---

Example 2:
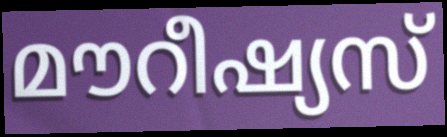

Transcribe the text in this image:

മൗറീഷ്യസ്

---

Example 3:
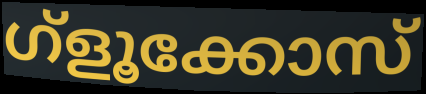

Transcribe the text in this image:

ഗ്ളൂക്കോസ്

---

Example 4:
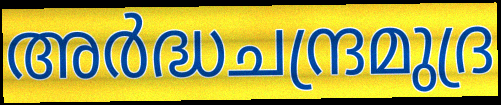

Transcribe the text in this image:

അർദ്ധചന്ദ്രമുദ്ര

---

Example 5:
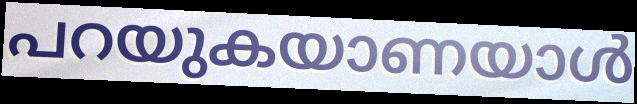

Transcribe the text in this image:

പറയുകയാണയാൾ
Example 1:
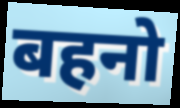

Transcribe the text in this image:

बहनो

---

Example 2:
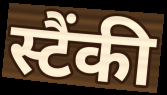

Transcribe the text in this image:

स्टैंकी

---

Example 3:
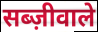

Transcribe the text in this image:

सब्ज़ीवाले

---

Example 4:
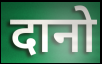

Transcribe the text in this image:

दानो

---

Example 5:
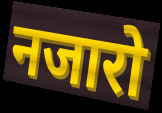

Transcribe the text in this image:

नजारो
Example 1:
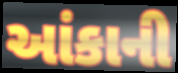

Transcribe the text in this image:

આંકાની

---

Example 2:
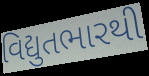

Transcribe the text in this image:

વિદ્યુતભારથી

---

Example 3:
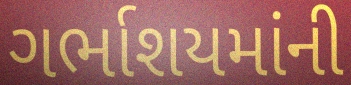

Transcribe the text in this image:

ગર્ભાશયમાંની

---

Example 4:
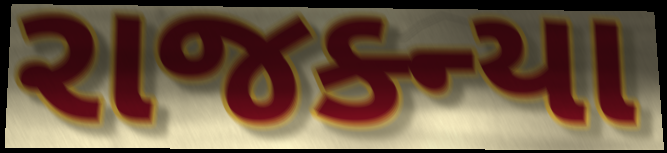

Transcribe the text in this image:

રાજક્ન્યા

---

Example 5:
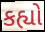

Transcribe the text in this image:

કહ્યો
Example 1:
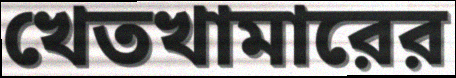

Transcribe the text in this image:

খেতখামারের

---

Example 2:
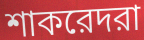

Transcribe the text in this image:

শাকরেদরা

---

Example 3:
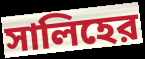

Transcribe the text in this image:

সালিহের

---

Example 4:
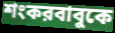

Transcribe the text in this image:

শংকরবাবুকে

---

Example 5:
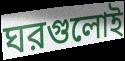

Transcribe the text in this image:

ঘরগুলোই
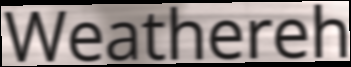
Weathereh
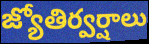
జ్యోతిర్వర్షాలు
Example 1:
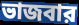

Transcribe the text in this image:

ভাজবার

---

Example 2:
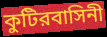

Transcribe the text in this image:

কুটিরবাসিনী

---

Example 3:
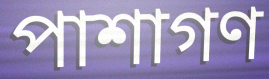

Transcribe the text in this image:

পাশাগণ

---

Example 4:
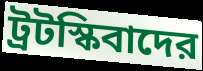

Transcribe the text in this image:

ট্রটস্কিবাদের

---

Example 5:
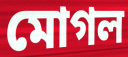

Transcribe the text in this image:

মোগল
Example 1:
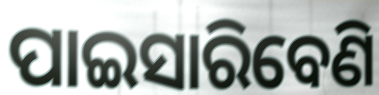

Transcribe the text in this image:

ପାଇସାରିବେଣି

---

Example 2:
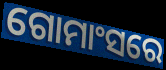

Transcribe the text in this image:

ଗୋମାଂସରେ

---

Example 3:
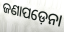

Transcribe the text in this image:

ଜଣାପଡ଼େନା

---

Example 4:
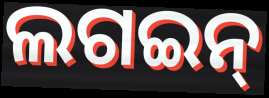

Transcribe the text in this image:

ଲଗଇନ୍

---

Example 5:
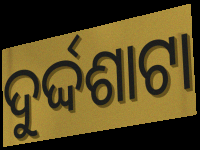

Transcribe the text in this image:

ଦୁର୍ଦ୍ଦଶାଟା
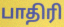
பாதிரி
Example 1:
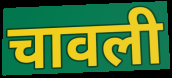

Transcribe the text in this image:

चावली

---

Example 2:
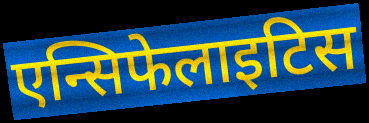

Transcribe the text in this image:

__EXERCISE TASK__: Recast every line of the records above as a numbered list, leaving out blank lines and the pictures.

__EXPECTED OUTPUT__:
1. ---
2. Example 2:
3. Transcribe the text in this image:
4. മൗറീഷ്യസ്
5. ---
6. Example 3:
7. Transcribe the text in this image:
8. ഗ്ളൂക്കോസ്
9. ---
10. Example 4:
11. Transcribe the text in this image:
12. അർദ്ധചന്ദ്രമുദ്ര
13. ---
14. Example 5:
15. Transcribe the text in this image:
16. പറയുകയാണയാൾ
17. Example 1:
18. Transcribe the text in this image:
19. बहनो
20. ---
21. Example 2:
22. Transcribe the text in this image:
23. स्टैंकी
24. ---
25. Example 3:
26. Transcribe the text in this image:
27. सब्ज़ीवाले
28. ---
29. Example 4:
30. Transcribe the text in this image:
31. दानो
32. ---
33. Example 5:
34. Transcribe the text in this image:
35. नजारो
36. Example 1:
37. Transcribe the text in this image:
38. આંકાની
39. ---
40. Example 2:
41. Transcribe the text in this image:
42. વિદ્યુતભારથી
43. ---
44. Example 3:
45. Transcribe the text in this image:
46. ગર્ભાશયમાંની
47. ---
48. Example 4:
49. Transcribe the text in this image:
50. રાજક્ન્યા
51. ---
52. Example 5:
53. Transcribe the text in this image:
54. કહ્યો
55. Example 1:
56. Transcribe the text in this image:
57. খেতখামারের
58. ---
59. Example 2:
60. Transcribe the text in this image:
61. শাকরেদরা
62. ---
63. Example 3:
64. Transcribe the text in this image:
65. সালিহের
66. ---
67. Example 4:
68. Transcribe the text in this image:
69. শংকরবাবুকে
70. ---
71. Example 5:
72. Transcribe the text in this image:
73. ঘরগুলোই
74. Weathereh
75. జ్యోతిర్వర్షాలు
76. Example 1:
77. Transcribe the text in this image:
78. ভাজবার
79. ---
80. Example 2:
81. Transcribe the text in this image:
82. কুটিরবাসিনী
83. ---
84. Example 3:
85. Transcribe the text in this image:
86. পাশাগণ
87. ---
88. Example 4:
89. Transcribe the text in this image:
90. ট্রটস্কিবাদের
91. ---
92. Example 5:
93. Transcribe the text in this image:
94. মোগল
95. Example 1:
96. Transcribe the text in this image:
97. ପାଇସାରିବେଣି
98. ---
99. Example 2:
100. Transcribe the text in this image:
101. ଗୋମାଂସରେ
102. ---
103. Example 3:
104. Transcribe the text in this image:
105. ଜଣାପଡ଼େନା
106. ---
107. Example 4:
108. Transcribe the text in this image:
109. ଲଗଇନ୍
110. ---
111. Example 5:
112. Transcribe the text in this image:
113. ଦୁର୍ଦ୍ଦଶାଟା
114. பாதிரி
115. Example 1:
116. Transcribe the text in this image:
117. चावली
118. ---
119. Example 2:
120. Transcribe the text in this image:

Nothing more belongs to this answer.